サウスバウンド(2007) : 映画評論・批評
2007年10月2日更新
2007年10月6日よりアミューズCQN、新宿ガーデンシネマほかにてロードショー
いまや珍獣ともいえる左翼親父にスカッとさせられる
アクション映画じゃないのに、ハラハラドキドキさせられるとは思わなかった。まずは原作の力だ。奥田英朗の同名小説を映画化した本作は、元過激派親父・一郎(豊川悦司)が、「税金を納めろ」と督促に来る役人や、高額な修学旅行費を請求してきた子供たちの学校、果ては移住先の沖縄・西表島の開発に躍起になっている業者にまで、いちいち楯突く社会派コメディ。家族にとっては問題を引き起こす迷惑この上ない親父だが、右翼化傾向が強まる今の日本において、左翼親父はいまや珍獣であり理想。たった一人で権力者を倒していく暴れっぷりに、スカッとさせられる。
そんな原作の面白さをギュッとまとめたストーリーはもちろん、手に汗握ったのは他でもない、大人びたセリフに悪戦苦闘している子役や、気合いの入りまくった島民たちの芝居。豊川や天海祐希らプロの役者たちとのリズムの違いに戸惑うが、次第にこれがクセになる。

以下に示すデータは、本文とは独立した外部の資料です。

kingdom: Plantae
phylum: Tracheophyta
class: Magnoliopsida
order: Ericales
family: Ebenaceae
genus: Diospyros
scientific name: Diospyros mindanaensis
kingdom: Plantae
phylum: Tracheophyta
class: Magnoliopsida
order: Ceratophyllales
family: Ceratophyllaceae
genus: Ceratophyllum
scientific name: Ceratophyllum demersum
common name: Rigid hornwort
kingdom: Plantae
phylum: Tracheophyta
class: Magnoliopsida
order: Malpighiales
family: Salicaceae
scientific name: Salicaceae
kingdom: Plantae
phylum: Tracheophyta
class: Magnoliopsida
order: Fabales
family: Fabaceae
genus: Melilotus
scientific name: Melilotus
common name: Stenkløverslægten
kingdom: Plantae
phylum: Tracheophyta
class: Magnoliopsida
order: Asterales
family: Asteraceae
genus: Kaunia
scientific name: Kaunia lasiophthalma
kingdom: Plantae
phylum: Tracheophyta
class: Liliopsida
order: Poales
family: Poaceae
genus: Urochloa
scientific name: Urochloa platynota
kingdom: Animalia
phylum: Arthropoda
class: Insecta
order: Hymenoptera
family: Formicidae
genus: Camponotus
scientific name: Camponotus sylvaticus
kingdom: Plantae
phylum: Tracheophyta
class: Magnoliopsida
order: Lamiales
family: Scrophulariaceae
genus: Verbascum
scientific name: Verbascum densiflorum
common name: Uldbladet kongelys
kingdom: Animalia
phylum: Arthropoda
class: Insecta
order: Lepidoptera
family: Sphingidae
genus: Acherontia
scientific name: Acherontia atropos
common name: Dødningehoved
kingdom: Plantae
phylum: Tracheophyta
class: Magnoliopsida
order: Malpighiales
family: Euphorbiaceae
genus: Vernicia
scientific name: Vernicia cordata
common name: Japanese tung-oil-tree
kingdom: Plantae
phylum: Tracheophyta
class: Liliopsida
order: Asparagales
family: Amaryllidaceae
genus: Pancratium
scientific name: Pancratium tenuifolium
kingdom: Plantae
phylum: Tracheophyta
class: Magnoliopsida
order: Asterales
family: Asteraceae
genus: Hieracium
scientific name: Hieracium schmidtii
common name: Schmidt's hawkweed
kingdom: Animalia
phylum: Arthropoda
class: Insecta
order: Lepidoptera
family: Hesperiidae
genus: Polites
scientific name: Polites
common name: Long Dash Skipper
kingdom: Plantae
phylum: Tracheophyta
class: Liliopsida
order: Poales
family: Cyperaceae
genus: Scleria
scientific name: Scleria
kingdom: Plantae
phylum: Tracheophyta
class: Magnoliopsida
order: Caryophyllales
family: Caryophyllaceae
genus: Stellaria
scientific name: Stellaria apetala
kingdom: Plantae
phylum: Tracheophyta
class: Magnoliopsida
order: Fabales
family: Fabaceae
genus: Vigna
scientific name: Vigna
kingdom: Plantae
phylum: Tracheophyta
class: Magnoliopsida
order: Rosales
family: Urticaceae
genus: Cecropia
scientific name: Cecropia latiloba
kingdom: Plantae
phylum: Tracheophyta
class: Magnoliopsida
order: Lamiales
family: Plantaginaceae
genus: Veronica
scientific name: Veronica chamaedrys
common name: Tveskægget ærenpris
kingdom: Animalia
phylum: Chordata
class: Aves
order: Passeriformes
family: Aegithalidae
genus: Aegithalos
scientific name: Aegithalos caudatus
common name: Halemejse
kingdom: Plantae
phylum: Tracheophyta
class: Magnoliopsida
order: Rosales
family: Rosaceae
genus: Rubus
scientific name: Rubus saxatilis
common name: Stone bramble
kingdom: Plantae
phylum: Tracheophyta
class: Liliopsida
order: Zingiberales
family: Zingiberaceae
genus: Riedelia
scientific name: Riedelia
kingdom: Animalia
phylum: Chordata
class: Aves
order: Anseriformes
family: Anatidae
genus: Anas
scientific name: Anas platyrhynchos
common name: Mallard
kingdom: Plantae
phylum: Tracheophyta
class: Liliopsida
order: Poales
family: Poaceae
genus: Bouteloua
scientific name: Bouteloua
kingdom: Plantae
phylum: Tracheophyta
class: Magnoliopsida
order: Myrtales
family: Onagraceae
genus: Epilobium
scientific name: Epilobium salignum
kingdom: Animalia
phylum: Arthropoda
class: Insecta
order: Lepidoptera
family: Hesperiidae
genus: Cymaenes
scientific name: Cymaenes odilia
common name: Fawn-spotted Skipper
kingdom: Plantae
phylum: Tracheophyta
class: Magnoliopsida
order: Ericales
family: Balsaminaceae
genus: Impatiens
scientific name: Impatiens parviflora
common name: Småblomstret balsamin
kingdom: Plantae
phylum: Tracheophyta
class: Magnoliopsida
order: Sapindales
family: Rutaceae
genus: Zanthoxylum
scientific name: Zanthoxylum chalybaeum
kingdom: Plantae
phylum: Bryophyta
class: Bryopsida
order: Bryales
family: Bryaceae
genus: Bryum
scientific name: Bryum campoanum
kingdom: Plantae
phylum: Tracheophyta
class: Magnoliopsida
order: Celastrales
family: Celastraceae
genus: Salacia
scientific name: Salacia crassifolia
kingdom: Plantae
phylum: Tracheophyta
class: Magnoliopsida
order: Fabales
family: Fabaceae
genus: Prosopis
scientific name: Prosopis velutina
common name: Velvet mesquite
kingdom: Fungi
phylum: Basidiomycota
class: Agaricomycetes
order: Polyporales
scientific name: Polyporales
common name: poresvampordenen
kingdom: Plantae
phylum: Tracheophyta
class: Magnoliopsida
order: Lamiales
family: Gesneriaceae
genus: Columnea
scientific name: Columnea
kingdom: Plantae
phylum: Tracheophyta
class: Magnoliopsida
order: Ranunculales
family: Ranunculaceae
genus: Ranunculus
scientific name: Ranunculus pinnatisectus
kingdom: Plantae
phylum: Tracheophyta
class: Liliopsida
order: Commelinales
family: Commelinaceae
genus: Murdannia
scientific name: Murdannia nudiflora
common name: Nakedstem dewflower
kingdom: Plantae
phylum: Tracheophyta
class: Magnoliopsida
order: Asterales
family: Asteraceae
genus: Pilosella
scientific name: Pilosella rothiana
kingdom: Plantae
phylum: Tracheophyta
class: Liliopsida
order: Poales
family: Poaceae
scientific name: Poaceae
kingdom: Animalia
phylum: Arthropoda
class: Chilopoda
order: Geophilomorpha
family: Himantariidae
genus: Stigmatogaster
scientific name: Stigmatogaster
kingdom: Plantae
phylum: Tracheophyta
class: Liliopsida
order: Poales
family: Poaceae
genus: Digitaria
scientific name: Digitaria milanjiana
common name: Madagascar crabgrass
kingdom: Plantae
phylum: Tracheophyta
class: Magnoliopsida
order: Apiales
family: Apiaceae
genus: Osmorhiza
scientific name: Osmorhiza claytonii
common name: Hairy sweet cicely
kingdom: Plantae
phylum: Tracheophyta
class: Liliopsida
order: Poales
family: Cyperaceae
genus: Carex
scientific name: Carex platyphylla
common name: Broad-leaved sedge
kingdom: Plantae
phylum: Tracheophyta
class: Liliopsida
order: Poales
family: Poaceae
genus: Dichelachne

無垢な彼らの存在が、監督歴29年の森田芳光監督の調子をも狂わせたようで、森田作品の特徴とも言える大仰な演出は、今回、一郎が異議を唱える時に言う決め台詞「ナンセンス!」という、その台詞こそナンセンスなシーンぐらい。逆に言えば、森田作品らしさはあまり感じないが、それもまた新鮮。娯楽作として誰もが楽しめる作品に仕上がった。